++++ 表示データ ++++
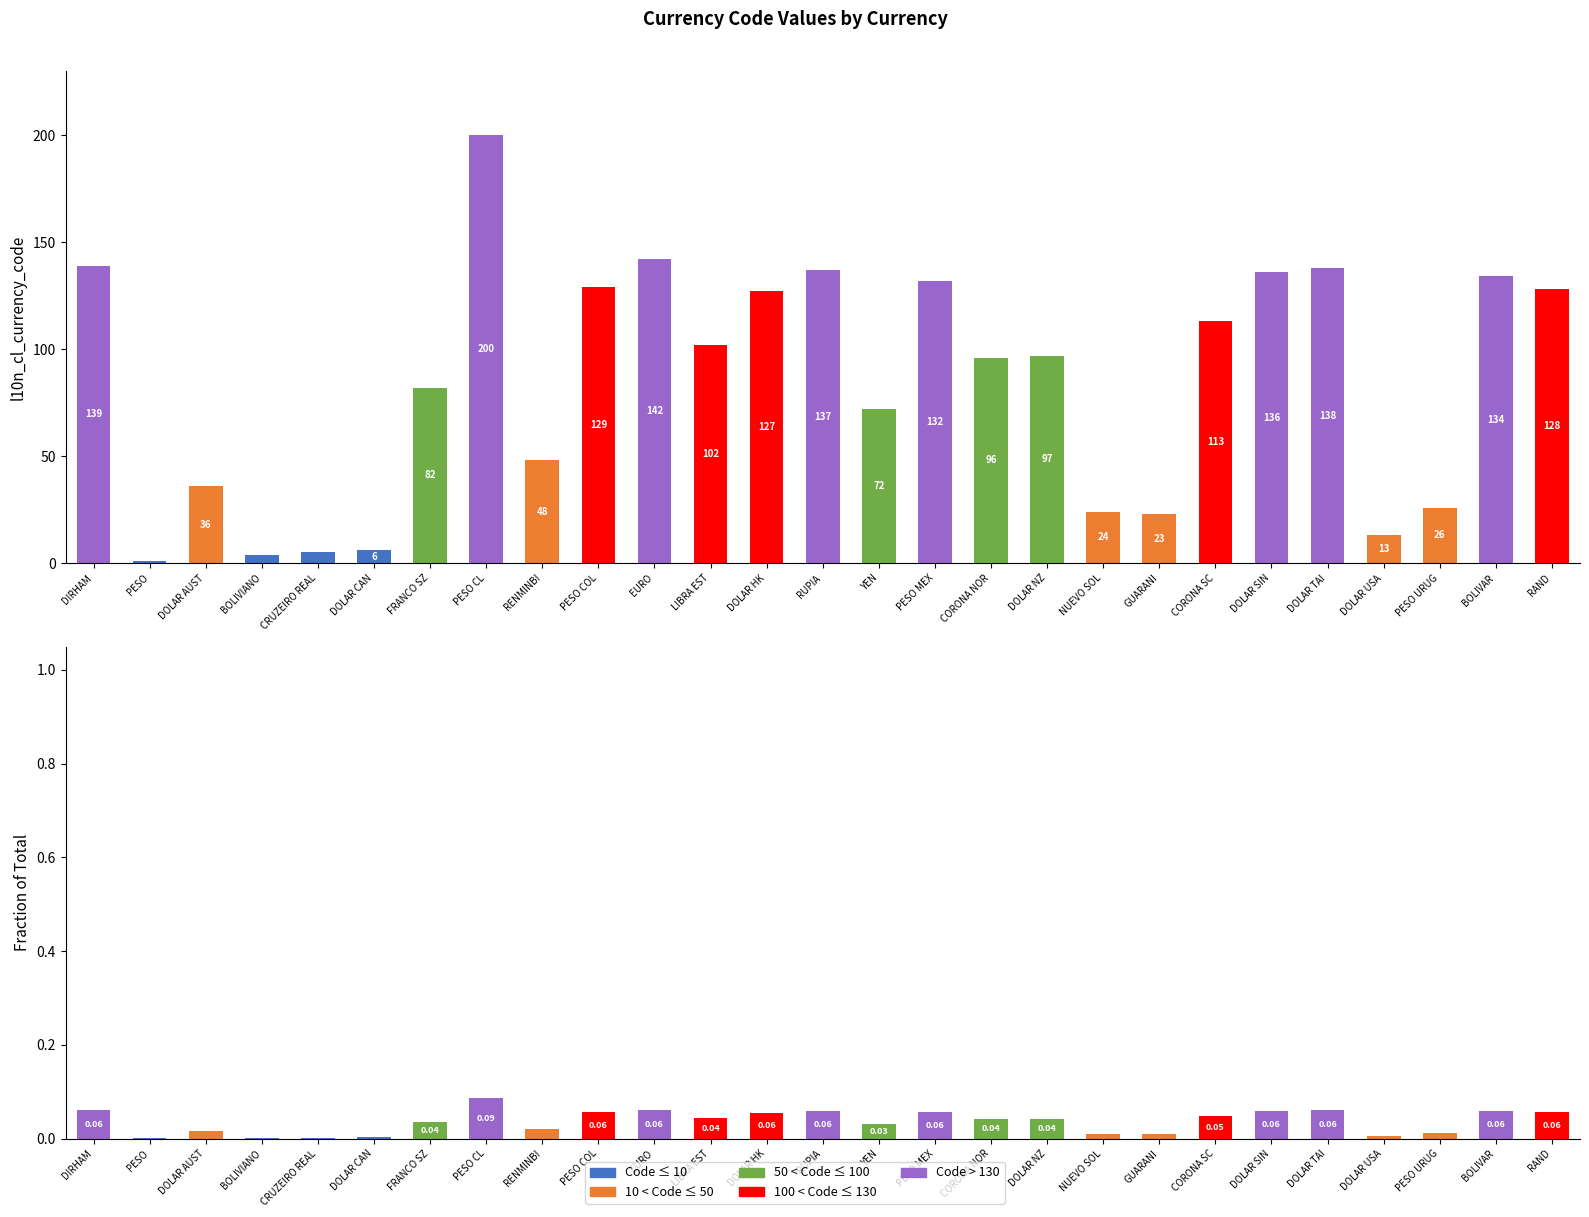

What is the value of the Code > 130 bar at the 26th from the left?

0.1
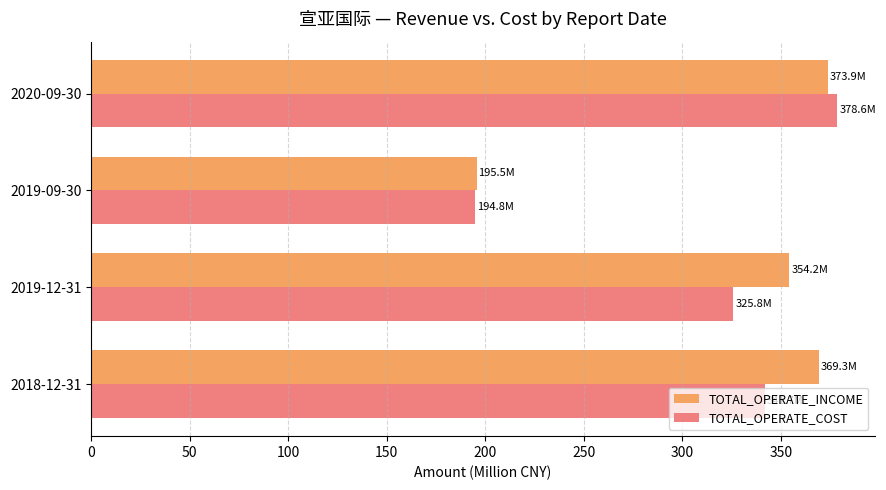

Rank the series at 2018-12-31 from lowest to highest value.

TOTAL_OPERATE_COST, TOTAL_OPERATE_INCOME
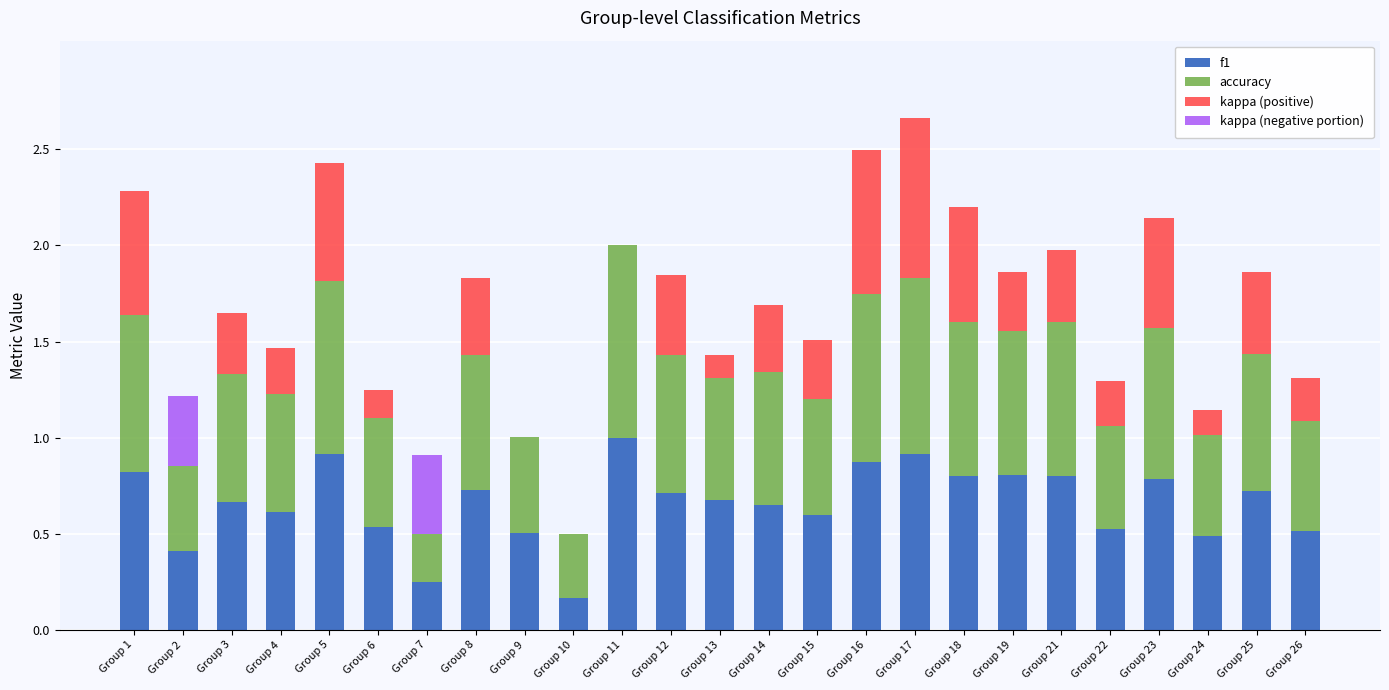

What is the sum of the f1 values at Group 5 and Group 9?

1.4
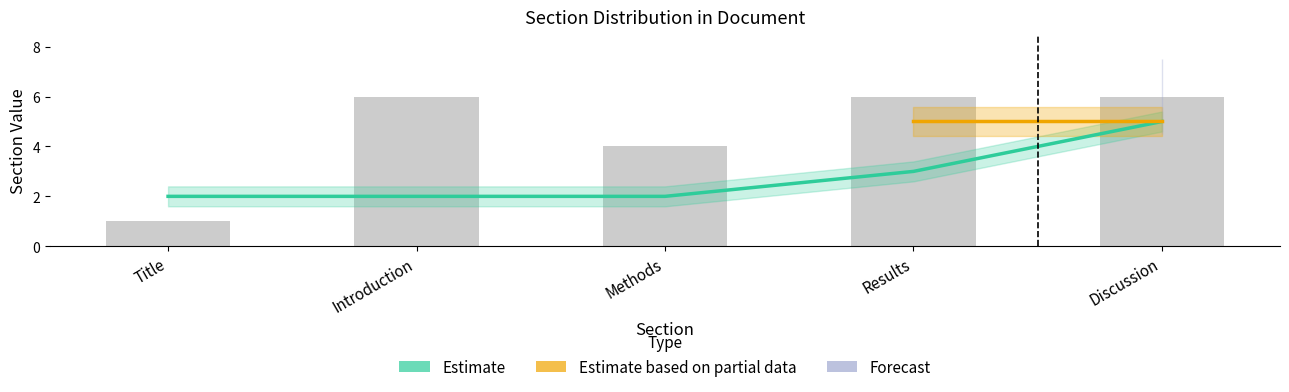

Where is the data nearest to the value 3?

Results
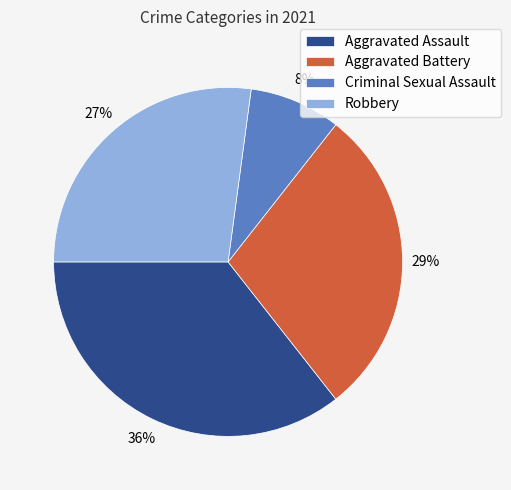

To the nearest percent, what is the average slice percentage?

25%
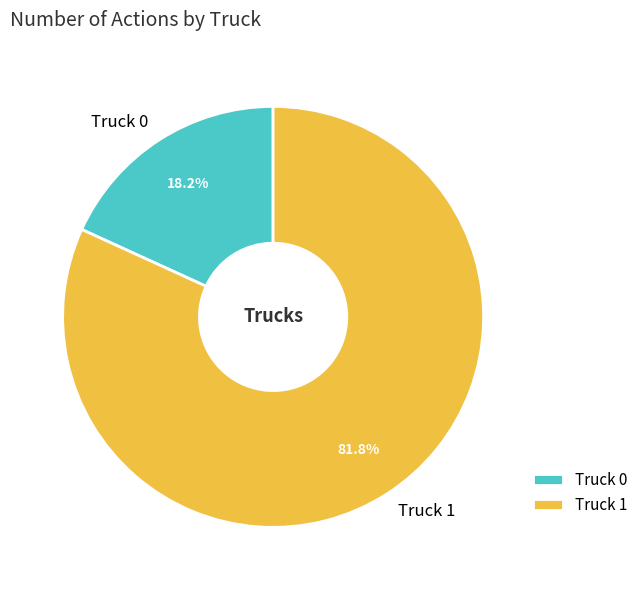

Which slice represents more than half of the pie?

Truck 1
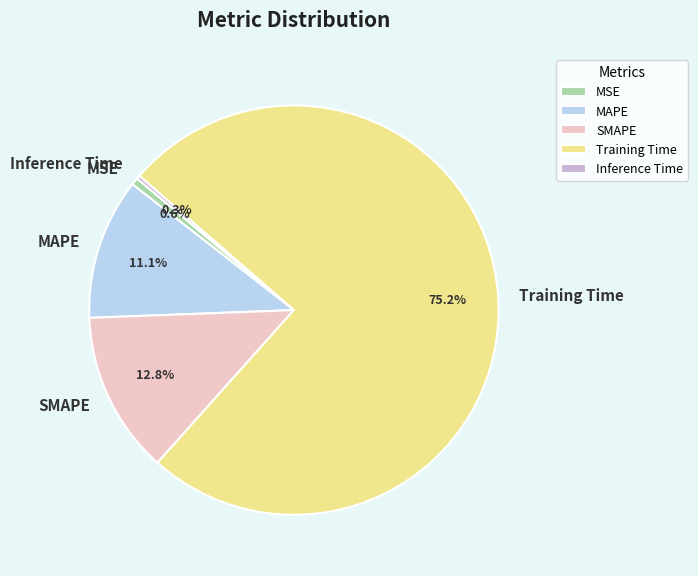

Do Training Time and MSE together represent more than half of the pie?

Yes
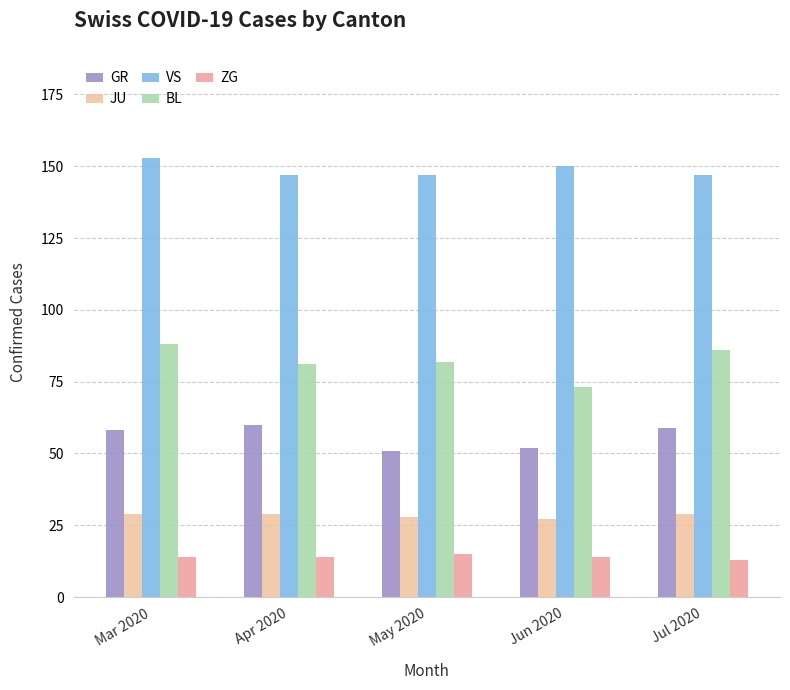

Read the BL value at Mar 2020.

88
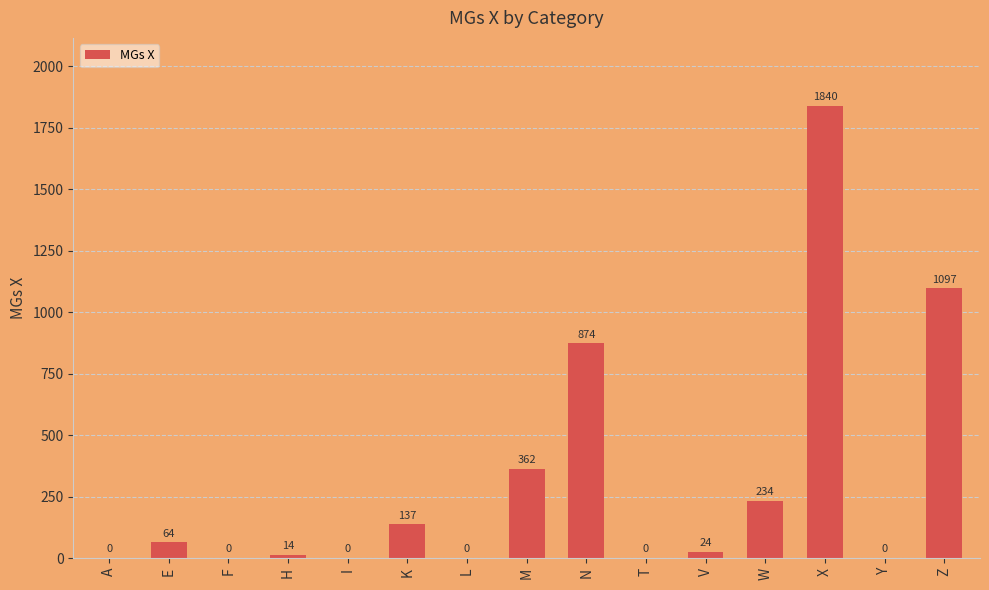

The value at L is 948. True or false?

False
++++
• **課題の目的**:
上の記録のうち、文字列「slice」を含む行をすべてそのまま返してください。

• **本課題の出力**:
To the nearest percent, what is the average slice percentage?
Which slice represents more than half of the pie?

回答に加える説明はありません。